Natasha Trethewey (born April 26, 1966) is an American poet who was served as United States Poet Laureate from 2012 to 2014. She won the 2007 Pulitzer Prize in Poetry for her 2006 collection Native Guard, and is a former Poet Laureate of Mississippi.

Trethewey is the Board of Trustees Professor of English at Northwestern University.  She previously served as the Robert W. Woodruff Professor of English and Creative Writing at Emory University, where she taught from 2001 to 2017.

Trethewey was elected in 2019 both to the American Academy of Arts and Letters and as a Chancellor of the Academy of American Poets. Academy of American Poets Chancellor David St. John said Trethewey “is one of our formal masters, a poet of exquisite delicacy and poise who is always unveiling the racial and historical inequities of our country and the ongoing personal expense of these injustices. Rarely has any poetic intersection of cultural and personal experience felt more inevitable, more painful, or profound.” Trethewey was elected to the American Philosophical Society in 2022.

Family
Natasha Trethewey was born in Gulfport, Mississippi, on April 26, 1966, Confederate Memorial Day, to Eric Trethewey and Gwendolyn Ann Turnbough. Her parents had traveled to Ohio to marry because their marriage was illegal in Mississippi at the time of Trethewey's birth, a year before the U.S. Supreme Court struck down anti-miscegenation laws with Loving v. Virginia. Her birth certificate noted the race of her mother as "colored", and the race of her father as "Canadian".

Trethewey's mother, Gwendolyn Ann Turnbough, was a social worker and part of the inspiration for Native Guard (2006), which is dedicated to her memory. Trethewey's parents divorced when she was six and Turnbough was murdered in 1985 by her second husband, whom she had recently divorced, when Trethewey was 19 years old. Recalling her reaction to her mother's death, she said: "that was the moment when I both felt that I would become a poet and then immediately afterward felt that I would not. I turned to poetry to make sense of what had happened."

Trethewey's father, Canadian emigrant Eric Trethewey, was also a poet and a professor of English at Hollins University.

Trethewey is married to historian Brett Gadsden.

Education
Trethewey earned her B.A. degree in English from the University of Georgia, an M.A. in English and Creative Writing from Hollins University, and an M.F.A. in poetry from the University of Massachusetts Amherst in 1995. In May 2010 Trethewey delivered the commencement speech at Hollins University and was awarded an honorary doctorate. She had previously received an honorary degree from Delta State University in her native Mississippi.

Poetry

Structurally, her work combines free verse with more structured, traditional forms such as the sonnet and the villanelle. Thematically, her work examines "memory and the racial legacy of America". Trethewey's first published collection, Domestic Work (2000), was the inaugural recipient of the Cave Canem prize for a first book by an African American poet. The book explores the work and lives of black men and women in the South.

=-=-=

— PROBLEMS TO SOLVE —
1 - Answer these about the Natasha Trethewey biography:
(a) At which university did Trethewey teach from 2001 to 2017?
(b) What was the occupation of her mother, Gwendolyn Ann Turnbough?
(c) From which university did she earn her M.F.A. in poetry?
2 - Could you rewrite the part of the Natasha Trethewey biography starting at "Natasha Trethewey (born" and ending at "Laureate of Mississippi.", putting "book" in place of "collection"?
3 - Continue the Natasha Trethewey biography from the point where it stops.
The lines after this text aren't needed.

— GIVEN DATA —
=-=-=

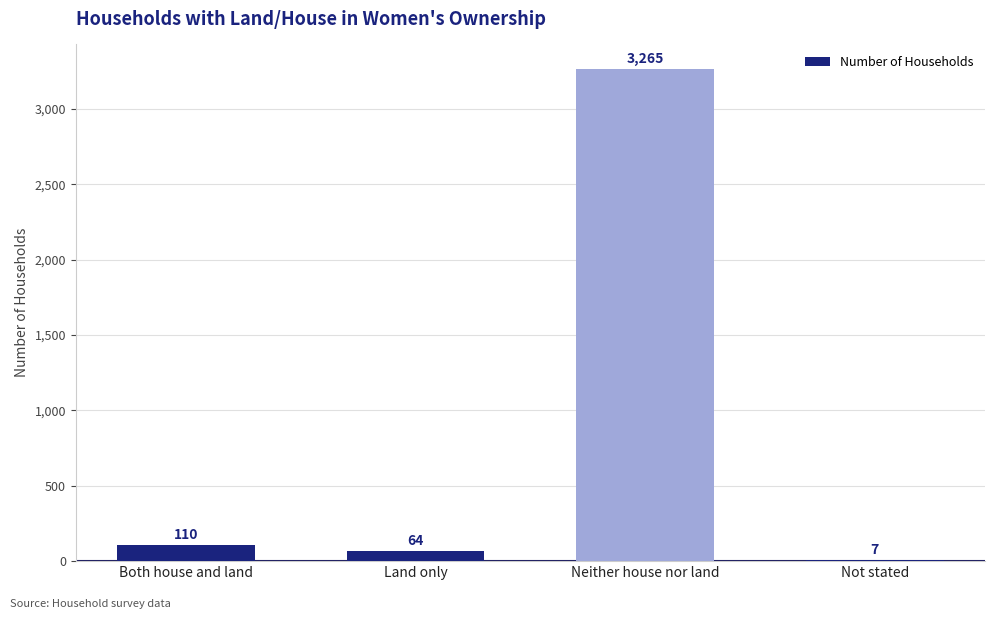

Which label corresponds to the largest value in the chart?

Neither house nor land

=-=-=

— RESULTS BY TASK —
1 -
(a) Emory University
(b) Social worker
(c) The University of Massachusetts Amherst

2 -
Natasha Trethewey (born April 26, 1966) is an American poet who was served as United States Poet Laureate from 2012 to 2014. She won the 2007 Pulitzer Prize in Poetry for her 2006 book Native Guard, and is a former Poet Laureate of Mississippi.

3 -
Bellocq's Ophelia (2002), for example, is a collection of poetry in the form of an epistolary novella; it tells the fictional story of a mixed-race prostitute who was photographed by E. J. Bellocq in early 20th-century New Orleans.

Her work, Beyond Katrina, published in 2015 by the University of Georgia Press, is an account of the devastating events that happened after the hurricane hit the Mississippi Gulf Coast. This novel tells of how her friends, family, and neighbors were affected by the damage of Hurricane Katrina. Her writing includes themes of race conflicts, memories of her family background, and the economic effects of what the hurricane caused. Although it is a novel, she includes her poetry to capture the events that were caused beyond the hurricane itself. She also tackles what it's like being an African American in a troubled state of circumstance with the place where one grew up and loves.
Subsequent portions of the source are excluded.